> Problem statement
Copy out each line of the material in which the word "lebih" can be found.

> Records shown
******************************

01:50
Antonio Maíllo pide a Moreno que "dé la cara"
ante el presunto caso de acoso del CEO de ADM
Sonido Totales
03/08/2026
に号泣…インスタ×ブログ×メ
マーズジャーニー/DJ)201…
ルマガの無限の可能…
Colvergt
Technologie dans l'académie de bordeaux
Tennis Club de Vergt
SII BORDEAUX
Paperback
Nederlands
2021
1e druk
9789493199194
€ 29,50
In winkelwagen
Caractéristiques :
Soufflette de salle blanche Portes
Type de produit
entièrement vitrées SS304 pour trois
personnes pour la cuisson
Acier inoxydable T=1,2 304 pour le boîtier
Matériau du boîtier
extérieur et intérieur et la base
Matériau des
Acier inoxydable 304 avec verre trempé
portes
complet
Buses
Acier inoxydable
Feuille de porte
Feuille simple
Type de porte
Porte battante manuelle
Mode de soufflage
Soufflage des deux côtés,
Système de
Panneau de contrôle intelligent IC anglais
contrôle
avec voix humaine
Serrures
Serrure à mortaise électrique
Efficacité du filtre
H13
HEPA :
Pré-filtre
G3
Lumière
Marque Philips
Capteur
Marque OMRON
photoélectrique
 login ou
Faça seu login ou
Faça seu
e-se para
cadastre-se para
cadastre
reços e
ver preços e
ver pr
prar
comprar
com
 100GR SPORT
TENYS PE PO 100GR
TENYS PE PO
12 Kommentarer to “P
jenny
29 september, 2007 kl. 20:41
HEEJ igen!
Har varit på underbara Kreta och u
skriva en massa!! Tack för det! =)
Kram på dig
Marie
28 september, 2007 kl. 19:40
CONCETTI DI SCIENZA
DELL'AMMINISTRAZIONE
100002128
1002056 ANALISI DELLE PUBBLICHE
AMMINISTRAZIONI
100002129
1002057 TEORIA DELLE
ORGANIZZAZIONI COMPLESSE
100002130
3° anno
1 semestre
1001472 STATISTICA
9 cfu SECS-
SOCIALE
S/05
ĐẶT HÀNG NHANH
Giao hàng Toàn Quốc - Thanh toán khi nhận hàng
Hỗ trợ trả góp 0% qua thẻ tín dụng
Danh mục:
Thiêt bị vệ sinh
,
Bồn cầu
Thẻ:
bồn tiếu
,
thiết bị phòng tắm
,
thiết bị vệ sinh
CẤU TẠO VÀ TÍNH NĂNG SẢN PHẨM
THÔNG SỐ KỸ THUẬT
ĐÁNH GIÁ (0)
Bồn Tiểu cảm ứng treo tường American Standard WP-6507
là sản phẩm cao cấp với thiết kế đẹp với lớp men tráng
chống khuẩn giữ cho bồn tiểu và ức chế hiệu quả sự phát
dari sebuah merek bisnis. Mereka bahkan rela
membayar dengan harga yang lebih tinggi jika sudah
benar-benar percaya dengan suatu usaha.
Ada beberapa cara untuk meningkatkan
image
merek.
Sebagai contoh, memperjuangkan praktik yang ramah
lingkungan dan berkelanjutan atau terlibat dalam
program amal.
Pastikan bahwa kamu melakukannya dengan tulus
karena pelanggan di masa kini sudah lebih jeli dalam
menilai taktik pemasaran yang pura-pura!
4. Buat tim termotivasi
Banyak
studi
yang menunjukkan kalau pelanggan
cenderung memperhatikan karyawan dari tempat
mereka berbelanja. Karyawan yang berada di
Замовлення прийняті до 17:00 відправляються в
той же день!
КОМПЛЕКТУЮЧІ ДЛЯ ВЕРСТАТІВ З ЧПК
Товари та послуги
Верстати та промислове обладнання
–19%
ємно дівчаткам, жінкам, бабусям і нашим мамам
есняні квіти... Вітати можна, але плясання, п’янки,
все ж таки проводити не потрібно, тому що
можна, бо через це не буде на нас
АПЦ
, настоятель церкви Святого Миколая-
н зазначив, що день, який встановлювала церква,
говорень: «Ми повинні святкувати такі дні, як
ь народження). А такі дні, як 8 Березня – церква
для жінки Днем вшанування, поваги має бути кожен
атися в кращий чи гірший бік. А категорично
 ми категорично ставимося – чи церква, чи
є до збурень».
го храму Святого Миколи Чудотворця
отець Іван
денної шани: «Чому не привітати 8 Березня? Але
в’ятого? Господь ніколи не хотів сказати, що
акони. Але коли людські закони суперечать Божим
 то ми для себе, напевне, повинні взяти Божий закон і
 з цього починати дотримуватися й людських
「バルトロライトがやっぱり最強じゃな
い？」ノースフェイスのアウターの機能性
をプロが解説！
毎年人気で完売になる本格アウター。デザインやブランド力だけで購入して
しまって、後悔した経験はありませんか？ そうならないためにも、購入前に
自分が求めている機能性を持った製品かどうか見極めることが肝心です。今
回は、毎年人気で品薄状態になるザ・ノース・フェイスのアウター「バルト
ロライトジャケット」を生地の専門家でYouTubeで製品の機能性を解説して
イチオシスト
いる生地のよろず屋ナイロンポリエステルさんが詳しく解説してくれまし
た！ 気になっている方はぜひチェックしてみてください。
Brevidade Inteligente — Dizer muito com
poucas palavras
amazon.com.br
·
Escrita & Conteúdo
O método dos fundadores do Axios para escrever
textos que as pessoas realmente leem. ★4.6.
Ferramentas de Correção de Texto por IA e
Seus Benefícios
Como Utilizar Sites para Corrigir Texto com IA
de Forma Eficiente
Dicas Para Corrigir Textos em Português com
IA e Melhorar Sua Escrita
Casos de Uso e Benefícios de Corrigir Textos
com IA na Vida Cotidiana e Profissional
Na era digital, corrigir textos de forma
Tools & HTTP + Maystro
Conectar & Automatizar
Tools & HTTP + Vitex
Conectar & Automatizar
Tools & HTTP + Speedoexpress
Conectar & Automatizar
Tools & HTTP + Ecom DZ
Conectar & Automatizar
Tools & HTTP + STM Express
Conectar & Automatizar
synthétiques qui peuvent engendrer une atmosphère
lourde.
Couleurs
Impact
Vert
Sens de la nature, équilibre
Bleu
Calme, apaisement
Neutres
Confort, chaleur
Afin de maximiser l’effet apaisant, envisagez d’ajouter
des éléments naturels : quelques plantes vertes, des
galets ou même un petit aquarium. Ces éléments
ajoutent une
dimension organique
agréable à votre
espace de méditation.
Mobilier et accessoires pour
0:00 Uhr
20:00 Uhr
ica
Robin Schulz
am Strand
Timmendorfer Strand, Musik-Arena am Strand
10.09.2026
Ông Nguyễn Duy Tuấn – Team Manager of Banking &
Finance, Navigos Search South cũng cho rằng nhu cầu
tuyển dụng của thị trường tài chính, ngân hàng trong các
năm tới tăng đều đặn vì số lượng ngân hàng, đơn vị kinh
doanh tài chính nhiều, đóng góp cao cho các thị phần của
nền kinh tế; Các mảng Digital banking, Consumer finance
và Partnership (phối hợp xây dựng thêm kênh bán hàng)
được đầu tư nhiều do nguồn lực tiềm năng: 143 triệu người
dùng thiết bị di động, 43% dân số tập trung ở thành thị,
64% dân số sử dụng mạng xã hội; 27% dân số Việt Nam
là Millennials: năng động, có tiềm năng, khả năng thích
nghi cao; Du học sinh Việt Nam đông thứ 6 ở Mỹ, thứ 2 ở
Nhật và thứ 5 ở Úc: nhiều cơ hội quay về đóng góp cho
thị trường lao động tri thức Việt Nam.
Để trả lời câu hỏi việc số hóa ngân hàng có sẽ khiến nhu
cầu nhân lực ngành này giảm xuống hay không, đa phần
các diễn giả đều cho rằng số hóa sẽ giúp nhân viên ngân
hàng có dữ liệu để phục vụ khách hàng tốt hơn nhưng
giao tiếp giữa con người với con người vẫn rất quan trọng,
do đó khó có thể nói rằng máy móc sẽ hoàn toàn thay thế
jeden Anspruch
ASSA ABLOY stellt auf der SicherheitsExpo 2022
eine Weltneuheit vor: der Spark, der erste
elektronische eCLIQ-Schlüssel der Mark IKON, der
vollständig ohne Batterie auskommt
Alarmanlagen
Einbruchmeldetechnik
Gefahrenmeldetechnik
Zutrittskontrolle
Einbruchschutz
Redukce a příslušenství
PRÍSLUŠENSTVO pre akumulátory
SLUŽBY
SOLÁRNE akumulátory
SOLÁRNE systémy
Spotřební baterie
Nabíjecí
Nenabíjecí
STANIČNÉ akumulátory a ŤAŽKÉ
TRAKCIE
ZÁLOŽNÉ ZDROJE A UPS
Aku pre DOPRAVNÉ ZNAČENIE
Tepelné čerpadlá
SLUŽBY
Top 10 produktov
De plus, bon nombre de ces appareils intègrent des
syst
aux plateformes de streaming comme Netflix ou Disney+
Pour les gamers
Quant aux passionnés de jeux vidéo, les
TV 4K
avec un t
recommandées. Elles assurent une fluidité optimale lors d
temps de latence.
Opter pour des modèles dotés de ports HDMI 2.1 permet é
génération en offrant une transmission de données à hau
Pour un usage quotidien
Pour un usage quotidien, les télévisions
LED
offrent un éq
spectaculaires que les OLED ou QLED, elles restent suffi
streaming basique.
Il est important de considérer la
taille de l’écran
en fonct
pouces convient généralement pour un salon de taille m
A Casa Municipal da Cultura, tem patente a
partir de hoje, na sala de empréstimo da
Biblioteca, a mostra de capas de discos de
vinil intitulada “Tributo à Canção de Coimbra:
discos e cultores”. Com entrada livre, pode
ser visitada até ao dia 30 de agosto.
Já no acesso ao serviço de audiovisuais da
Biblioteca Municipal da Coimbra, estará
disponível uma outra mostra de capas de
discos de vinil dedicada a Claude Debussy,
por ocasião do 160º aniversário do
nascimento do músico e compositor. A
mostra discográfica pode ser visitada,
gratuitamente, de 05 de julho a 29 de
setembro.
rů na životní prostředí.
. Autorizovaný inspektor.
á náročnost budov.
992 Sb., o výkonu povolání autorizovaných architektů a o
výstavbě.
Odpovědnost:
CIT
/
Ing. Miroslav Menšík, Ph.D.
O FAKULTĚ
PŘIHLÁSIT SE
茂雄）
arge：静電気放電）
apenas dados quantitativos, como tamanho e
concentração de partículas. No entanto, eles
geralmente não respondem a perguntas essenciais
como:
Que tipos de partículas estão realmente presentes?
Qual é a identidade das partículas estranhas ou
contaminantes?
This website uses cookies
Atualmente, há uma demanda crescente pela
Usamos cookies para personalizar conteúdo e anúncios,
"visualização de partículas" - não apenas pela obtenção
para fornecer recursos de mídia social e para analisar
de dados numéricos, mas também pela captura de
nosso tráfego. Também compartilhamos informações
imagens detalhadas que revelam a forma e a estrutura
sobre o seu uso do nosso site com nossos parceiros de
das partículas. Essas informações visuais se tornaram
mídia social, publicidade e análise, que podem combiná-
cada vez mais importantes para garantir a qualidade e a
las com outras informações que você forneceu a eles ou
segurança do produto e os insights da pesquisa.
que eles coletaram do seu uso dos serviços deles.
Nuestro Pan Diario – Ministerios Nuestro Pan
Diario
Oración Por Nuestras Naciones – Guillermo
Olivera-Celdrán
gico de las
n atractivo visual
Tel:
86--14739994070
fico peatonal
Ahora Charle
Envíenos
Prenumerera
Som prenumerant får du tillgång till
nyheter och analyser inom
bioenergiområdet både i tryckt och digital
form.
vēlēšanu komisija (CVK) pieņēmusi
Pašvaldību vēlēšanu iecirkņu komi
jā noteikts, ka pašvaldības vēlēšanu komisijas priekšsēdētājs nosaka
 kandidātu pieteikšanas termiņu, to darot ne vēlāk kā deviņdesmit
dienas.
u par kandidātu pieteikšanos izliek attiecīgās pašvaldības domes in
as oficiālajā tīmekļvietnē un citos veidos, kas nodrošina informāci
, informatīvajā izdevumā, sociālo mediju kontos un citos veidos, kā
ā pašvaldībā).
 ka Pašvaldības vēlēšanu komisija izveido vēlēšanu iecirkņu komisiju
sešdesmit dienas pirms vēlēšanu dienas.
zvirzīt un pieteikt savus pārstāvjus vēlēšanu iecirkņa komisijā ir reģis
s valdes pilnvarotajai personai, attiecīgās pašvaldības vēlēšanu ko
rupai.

******************************

> Response box
membayar dengan harga yang lebih tinggi jika sudah
karena pelanggan di masa kini sudah lebih jeli dalam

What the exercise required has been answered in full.